The Importance of Managing Data Center Fiber
We’re facing a future where 5G, virtual and augmented reality (AR), artificial intelligence (AI) and IoT are transforming technology and cabling infrastructure. These technologies are quickly taking data volume and data rates to levels we’ve never seen before.
Data centers are evolving to keep pace with increased connectivity and bandwidth demands of new technologies and applications. When it comes to internal data center traffic (traffic entering and exiting the data center, mobile traffic, enterprise IT data, etc) is also rising.
Today’s data centers must be fast, dense, scalable, cost effective and energy efficient. For these reasons, speeds are transitioning from 40G to 100G and emerging 400G Ethernet technologies. Although 400G links aren’t yet widely deployed, adoption will grow quickly in the coming years to ensure ultra-fast, high-performing data transmission.
As data center speeds increase, cable performance is increasingly critical to ensure link quality. Fiber cabling is the only network infrastructure solution capable of supporting data rates of 50G and beyond meaning the equipment responsible for transporting and carrying signals will very likely rely on data center fiber.
Fiber—The Ideal Solution for Data Center Architecture
With greater bandwidth and error-free transmission over longer distances combined with noise immunity (EMI/RFI) and smaller size/weight (vs copper cables) fiber takes up less space in cable trays, raised floors and racks, allowing for maximum use per square foot.
Increased Fiber Connections
As more data center fiber is deployed, the increased use of fiber cable means an increase in fiber connections. In fact, many large data centers now support tens of thousands of fiber links. As the number of connections grow, effective fiber management, including optimizing use of all available ports, is vital to ensure uptime and efficient maintenance.Consider the following when deploying fiber in data centers:
- When it comes to data center fiber, will your data center require singlemode, multimode or a combination?
- Which connector is best suited to interface with equipment MPO/MTP or LC connectors?
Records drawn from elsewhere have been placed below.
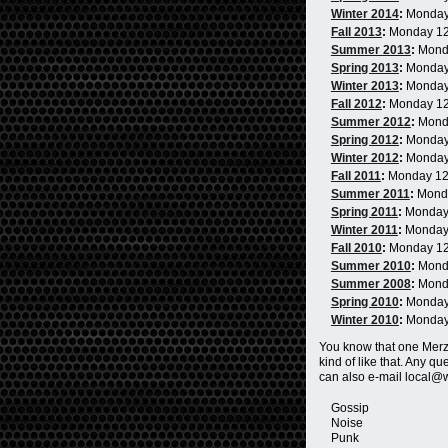
Winter 2014
:
Monday
Fall 2013
:
Monday 1
Summer 2013
:
Mond
Spring 2013
:
Monday
Winter 2013
:
Monday
Fall 2012
:
Monday 1
Summer 2012
:
Mond
Spring 2012
:
Monday
Winter 2012
:
Monday
Fall 2011
:
Monday 1
Summer 2011
:
Mond
Spring 2011
:
Monday
Winter 2011
:
Monday
Fall 2010
:
Monday 1
Summer 2010
:
Mond
Summer 2008
:
Mond
Spring 2010
:
Monday
Winter 2010
:
Monday
You know that one Me
kind of like that. Any 
can also e-mail local@
Gossip
Noise
Punk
- What fiber termination method offers the best compromise between cost, performance and scalability?
Highest Density Frame Option Available Today
Belden’s new DCX Optical Distribution Frame (not available in the USA) enables high numbers of fiber connections and high-density data center fiber without compromising on ease of use. This system supports nearly unlimited numbers of fiber connections for unrestricted growth potential—55% higher than other systems when comparing the number of terminations per square foot (4,608 fiber terminations in three square feet).
The Belden DCX Optical Distribution Frame System (DCX ODF) is being deployed in stadiums, broadcast environments and data centers to manage fiber connections and is ideally suited to manage data center fiber for a number of important reasons:
- Protect incoming and outgoing fiber cables to protect physical cable structure and ensure performance. From the time the fiber cable enters the DCX frame, it’s routed and protected until the patch cord exits the other side.
- Use any termination method including MPO trunk cables, multi-fiber trunk cables with LC connectors, fusion splicing with pigtails or splice-on connectors.
- Easy polarity management with flippable cassettes designed to maintain port numbering sequence, preventing performance errors when used upside down. This simple polarity management method (using Type A cassettes with Type B trunks) prevents errors in system design and lowers inventory costs.
- Futureproof functionality as infrastructure (housing, cabling, etc.) isn’t needed when migrating from Base-12 to Base-8, Base-16 or Base-24 connectivity. For data centers migrating to 40G or 100G, for example, Base-8 cassettes can be installed alongside Base-12 cassettes without sacrificing real estate.
- Modular system expansion for easy scalability. For data centers with <4,608 fiber connections, the cross connect can be built in a single cabinet. As fiber connections increase, cabinets can be stacked side-to-side and back-to-back.
High-density solutions designed to support high fiber counts while accommodating increased fiber connections in the future are critical to maintain data center reliability and operations.